Copy every record below exactly as written, but leave out the pictures.

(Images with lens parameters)
┌──

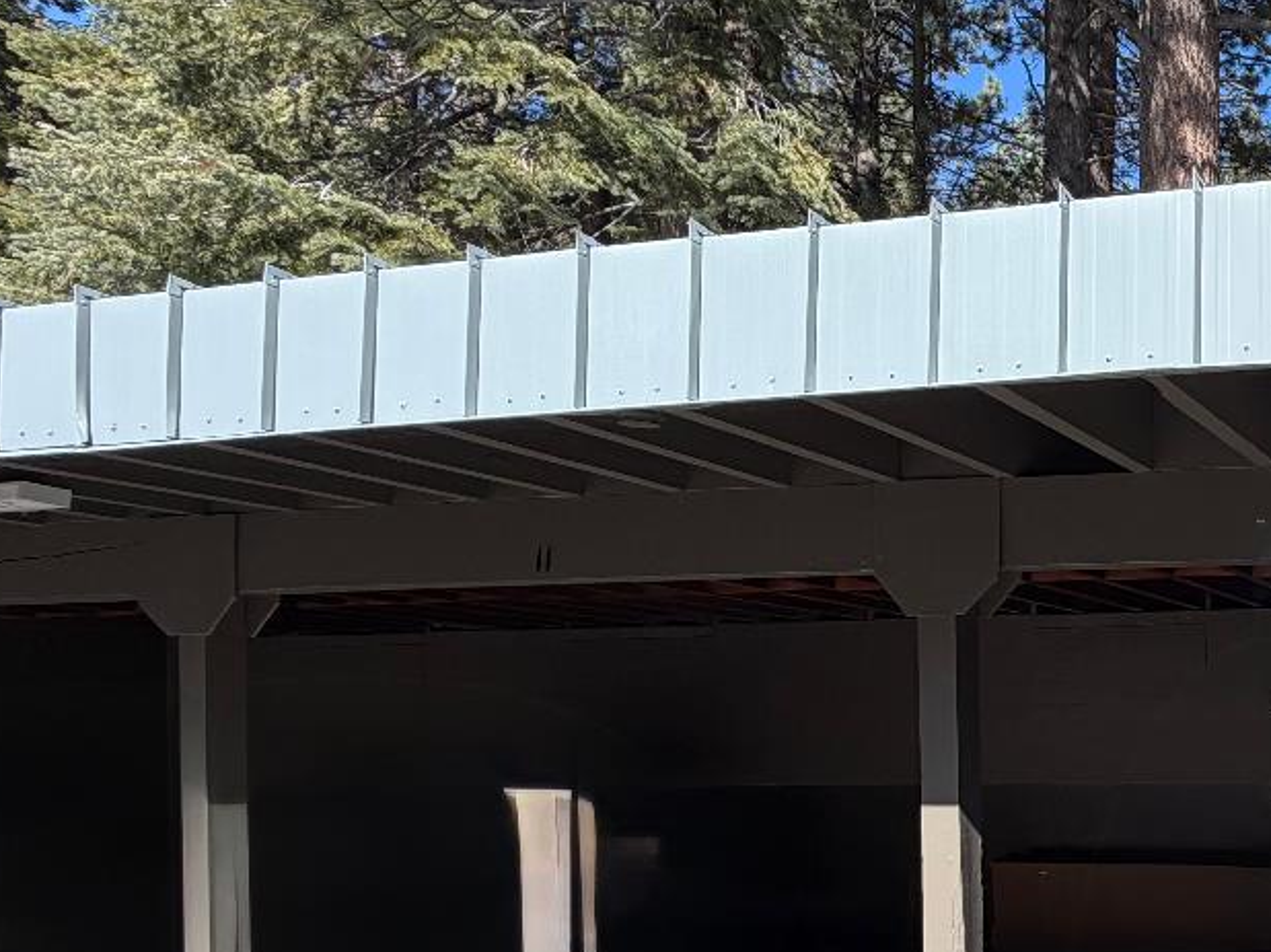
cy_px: 692
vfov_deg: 40.8
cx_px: 1380
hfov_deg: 42.9
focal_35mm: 34
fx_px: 1248
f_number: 2.2
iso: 40
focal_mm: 2.22
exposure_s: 1/596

└──

Response ->
cy_px: 692
vfov_deg: 40.8
cx_px: 1380
hfov_deg: 42.9
focal_35mm: 34
fx_px: 1248
f_number: 2.2
iso: 40
focal_mm: 2.22
exposure_s: 1/596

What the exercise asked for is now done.